Either way, in the two years since its release, makers have taken the little Internet-connected button into their hearts, and into their homes. But maybe you’ve wished it was just a little bit easier to make it do things it wasn’t really designed to do? That’s where the goButton funding now on Kickstarter might be of help.
The company behind the button is Visybl, whose main business is asset tracking for enterprise companies using Bluetooth LE beacons. The idea is to offer customizable Dash buttons for small businesses—for example to request a package is picked up, or to log a maintenance call for the office printer—and they’ve gone ahead and partnered with Amazon to do that. In fact the goButton is built using exactly the same hardware as the Amazon’s own Dash Button, only the software and the labelling is different.

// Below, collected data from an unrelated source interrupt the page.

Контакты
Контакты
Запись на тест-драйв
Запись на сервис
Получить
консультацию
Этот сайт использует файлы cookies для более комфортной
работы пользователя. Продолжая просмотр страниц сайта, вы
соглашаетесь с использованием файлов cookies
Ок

The goButton button is scheduled to ship in October, and ties into the company’s cloud backend allowing you to configure it easily to talk to a large number of other cloud services ranging from IFTTT, all the way up to enterprise CRM applications like Salesforce and Zoho.

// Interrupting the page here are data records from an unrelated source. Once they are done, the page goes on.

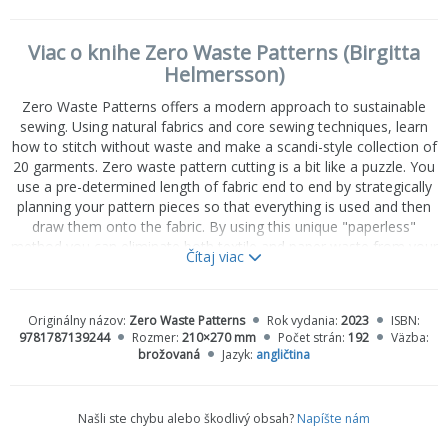
Viac o knihe Zero Waste Patterns (Birgitta
Helmersson)
Zero Waste Patterns offers a modern approach to sustainable
sewing. Using natural fabrics and core sewing techniques, learn
how to stitch without waste and make a scandi-style collection of
20 garments. Zero waste pattern cutting is a bit like a puzzle. You
use a pre-determined length of fabric end to end by strategically
planning your pattern pieces so that everything is used and then
draw them onto the fabric. By using this unique "paperless"
method you can eliminate both textile and paper waste from your
Čítaj viac
sewing projects and take the fear out of learning to self draft and
sew your own clothing. This book includes 5 simple zero waste
pattern blocks—a t-shirt, skirt, tank top, shirt, and trousers. These
Originálny názov:
Zero Waste Patterns
Rok vydania:
2023
ISBN:
can then be used to make a further 15 projects by making simple
9781787139244
Rozmer:
210×270 mm
Počet strán:
192
Väzba:
changes or mixing and matching your blocks into new designs,
brožovaná
Jazyk:
angličtina
and comes with pattern layout instructions and templates to
make sizes UK 6-30/US 2-26. Once you have mastered the 5
blocks the possibilities are endless.
Našli ste chybu alebo škodlivý obsah?
Napíšte nám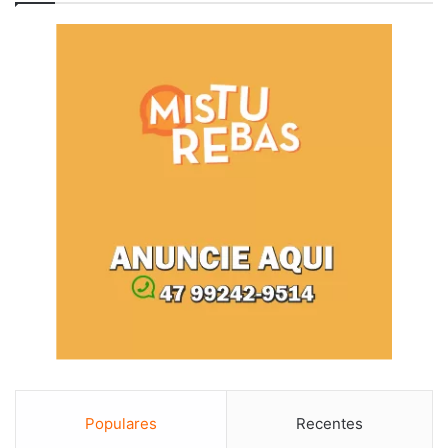
Populares
Recentes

Of course the goButton isn’t the only way to get your hands on an easily programmable version of the Dash Button. Either because it was the plan all along, or Amazon took notice of all the hacks that were happening, in May last year the AWS IoT Button was released.
A programmable button based on the original Dash Button it’s designed to let developers get started with designed for developers to get started with AWS IoT and other Amazon Web Services without writing device-specific code, and with it you can do anything from order a coffee to keep score in a ping pong match.

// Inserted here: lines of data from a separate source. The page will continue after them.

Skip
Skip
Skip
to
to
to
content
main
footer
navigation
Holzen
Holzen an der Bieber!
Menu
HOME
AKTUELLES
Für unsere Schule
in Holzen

If you’re a heavy user of IFTTT—a service that’s fast becoming a defacto connecting pipe for the Internet of Things—it’s also pretty easy to connect the AWS IoT Button with the IFTTT Maker Channel. Which means that it can be connected to practically anything else, with just a little code.
If you’re looking to deploy tens, or hundreds, of buttons you might want to take a serious look at Visybl’s goButton on Kickstarter, especially given the company’s experience in asset tracking. Need just one? Pick up an AWS IoT Button for $20 and get hacking.